Глаза Гюго расширились от удивления. Или ложного удивления. Трудно было разобрать.
– Наблюдатель?
– Да?
Нора отчаянно хотела знать, кто такой наблюдатель, но не могла спросить.
– Ну, bonne chance, – проговорил Гюго, испытующе глядя на нее.
– Merci[51], – ответила Нора, глядя на морозное полярное солнце и пейзаж, который прежде видела лишь в журналах. – Я готова к испытанию.
Через час Нора уже стояла на широкой заснеженной скале. Скорее шхера, чем остров. Такая маленькая и необитаемая, что даже имени у нее не было, хотя за ледяной водой виднелся остров покрупнее, со зловещим названием Медвежий. Нора стояла возле судна. Не возле «Ланса», большого корабля, где она завтракала, – тот бросил якорь в море, на безопасной глубине, – а возле маленькой моторки, которую вытянул из воды, почти не прибегая ни к чьей помощи, широкоплечий здоровяк Рун – несмотря на скандинавское имя, он говорил по-английски с вальяжностью американца с Западного побережья.

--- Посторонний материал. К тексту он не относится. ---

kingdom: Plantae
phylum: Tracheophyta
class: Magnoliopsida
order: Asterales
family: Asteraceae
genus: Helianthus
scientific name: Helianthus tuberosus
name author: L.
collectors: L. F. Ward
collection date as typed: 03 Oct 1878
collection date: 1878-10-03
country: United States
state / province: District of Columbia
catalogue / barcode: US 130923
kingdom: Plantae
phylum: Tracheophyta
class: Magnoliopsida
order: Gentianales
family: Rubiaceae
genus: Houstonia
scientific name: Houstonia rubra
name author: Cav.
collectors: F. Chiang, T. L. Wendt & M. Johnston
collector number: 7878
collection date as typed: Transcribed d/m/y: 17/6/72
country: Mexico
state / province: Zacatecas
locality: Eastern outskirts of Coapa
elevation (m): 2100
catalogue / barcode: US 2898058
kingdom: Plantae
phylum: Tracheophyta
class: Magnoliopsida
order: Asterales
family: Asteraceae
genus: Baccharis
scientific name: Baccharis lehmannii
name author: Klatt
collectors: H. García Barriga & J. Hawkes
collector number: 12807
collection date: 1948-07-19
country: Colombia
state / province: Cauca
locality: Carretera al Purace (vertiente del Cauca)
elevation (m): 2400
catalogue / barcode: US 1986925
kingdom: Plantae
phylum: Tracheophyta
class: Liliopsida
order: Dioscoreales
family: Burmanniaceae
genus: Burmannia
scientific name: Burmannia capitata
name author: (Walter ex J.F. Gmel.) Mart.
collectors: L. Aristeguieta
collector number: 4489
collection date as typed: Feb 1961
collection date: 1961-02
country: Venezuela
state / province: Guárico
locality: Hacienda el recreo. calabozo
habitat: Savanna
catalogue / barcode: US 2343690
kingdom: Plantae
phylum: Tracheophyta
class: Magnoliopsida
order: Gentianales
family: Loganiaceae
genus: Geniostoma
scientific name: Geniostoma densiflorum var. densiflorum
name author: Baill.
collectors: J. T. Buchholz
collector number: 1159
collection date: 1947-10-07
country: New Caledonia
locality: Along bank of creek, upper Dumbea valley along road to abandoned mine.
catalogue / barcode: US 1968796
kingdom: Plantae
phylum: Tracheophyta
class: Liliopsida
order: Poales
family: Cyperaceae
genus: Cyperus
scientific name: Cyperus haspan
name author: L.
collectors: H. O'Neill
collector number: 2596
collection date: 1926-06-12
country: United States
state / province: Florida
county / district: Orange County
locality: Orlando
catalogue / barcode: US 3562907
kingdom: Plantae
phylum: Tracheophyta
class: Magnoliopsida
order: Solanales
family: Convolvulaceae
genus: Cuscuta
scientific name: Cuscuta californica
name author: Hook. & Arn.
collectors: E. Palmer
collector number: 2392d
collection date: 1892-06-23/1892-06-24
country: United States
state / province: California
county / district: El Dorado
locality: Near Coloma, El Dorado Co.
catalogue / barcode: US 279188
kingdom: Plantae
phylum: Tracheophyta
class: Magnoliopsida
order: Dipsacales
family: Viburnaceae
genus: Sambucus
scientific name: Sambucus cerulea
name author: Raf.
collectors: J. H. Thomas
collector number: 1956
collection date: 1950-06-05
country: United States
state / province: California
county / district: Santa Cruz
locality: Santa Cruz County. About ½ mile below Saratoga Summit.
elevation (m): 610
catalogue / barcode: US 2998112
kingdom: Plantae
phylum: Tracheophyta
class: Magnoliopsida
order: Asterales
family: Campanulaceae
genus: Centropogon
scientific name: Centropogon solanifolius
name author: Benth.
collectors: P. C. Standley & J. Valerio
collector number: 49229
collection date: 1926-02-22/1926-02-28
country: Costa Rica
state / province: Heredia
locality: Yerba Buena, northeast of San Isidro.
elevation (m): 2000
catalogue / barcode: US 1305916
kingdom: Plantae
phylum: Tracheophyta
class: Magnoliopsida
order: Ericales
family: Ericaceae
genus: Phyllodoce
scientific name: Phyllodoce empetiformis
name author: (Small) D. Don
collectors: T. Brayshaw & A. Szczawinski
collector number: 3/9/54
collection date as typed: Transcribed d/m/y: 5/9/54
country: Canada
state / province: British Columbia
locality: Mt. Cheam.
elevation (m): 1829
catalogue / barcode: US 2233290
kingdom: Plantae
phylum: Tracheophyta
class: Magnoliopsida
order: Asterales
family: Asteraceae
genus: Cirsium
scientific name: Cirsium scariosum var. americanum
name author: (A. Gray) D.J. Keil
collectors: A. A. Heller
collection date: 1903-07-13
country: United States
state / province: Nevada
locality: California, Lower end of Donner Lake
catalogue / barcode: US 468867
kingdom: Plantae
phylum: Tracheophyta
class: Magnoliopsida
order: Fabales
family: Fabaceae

У ее ног лежал люминесцентный желтый рюкзак. А еще на земле лежал винчестер, тот, что она увидела в каюте у стены. Это была ее винтовка. В этой жизни она владела огнестрельным оружием. Рядом с винтовкой стояла кастрюля с половником. В руках у нее был менее опасный пистолет – сигнальный, готовый к выстрелу.
Она узнала, какими «наблюдениями» занималась. Пока девять ученых исследовали климатические изменения на этом крохотном острове, она следила за белыми медведями. Очевидно, опасность была весьма реальная. Увидев медведя, она первым делом должна стрелять из ракетницы. Это служило двум целям: а) отпугивало медведя и б) предупреждало остальных.
Но метод был ненадежный. Люди – вкусный источник белка, а медведи известны своим бесстрашием, особенно в последние годы; потеряв привычные источники пищи и среду обитания, они стали более раздражительными и дерзкими.
– Как только выстрелишь из ракетницы, – проинструктировал ее старший группы, безбородый мужчина с острыми чертами лица по имени Питер, глава экспедиции, говоривший в режиме непрекращающегося фортиссимо, – бей в кастрюлю половником. Бей, как чокнутая, и кричи. У них чуткий слух. Они как кошки. В девяти случаях из десяти этот шум их отпугивает.
– А что насчет последнего случая из десяти?
Он кивнул на винтовку.
– Убивай. Прежде чем он убьет тебя.
Не только Нора оказалась вооружена. Винтовки были у всех. Вооруженные ученые. Так или иначе, Питер рассмеялся, а Ингрид похлопала ее по спине.
– Искренне надеюсь, – сказала Ингрид, хрипло смеясь, – что тебя не съедят. Я буду скучать. Но пока у тебя нет менструации, все хорошо.
– Боже. Что?
– Они чуют кровь за милю.
Еще один человек, столь закутанный, что невозможно было разобрать, кто это, даже если бы она его знала, пожелал ей «удачи» тихим, приглушенным одеждой голосом.
– Мы вернемся через пять часов… – сообщил Питер. Он вновь рассмеялся, и Нора понадеялась, что он пошутил. – Ходи кругами, чтобы не замерзнуть.
А потом они оставили ее: побрели по скальному грунту и растворились в тумане.
Целый час ничего не происходило. Нора ходила кругами. Прыгала с левой ноги на правую. Туман начал рассеиваться, и она рассматривала пейзаж. Гадала, почему она не вернулась в библиотеку. В конце концов, все это было слегка дерьмово. Очевидно, что существуют жизни, в которых она сидит сейчас возле плавательного бассейна, греясь на солнышке. Жизни, в которых она играет музыку, или лежит в теплой ванне с ароматом лаванды, или у нее невероятный секс на третьем свидании, или она читает на пляже в Мексике, или ест в мишленовском ресторане, или бродит по улицам Парижа, или блуждает по Риму, или безмятежно осматривает храм в пригороде Киото, или пребывает в теплом коконе счастливых отношений.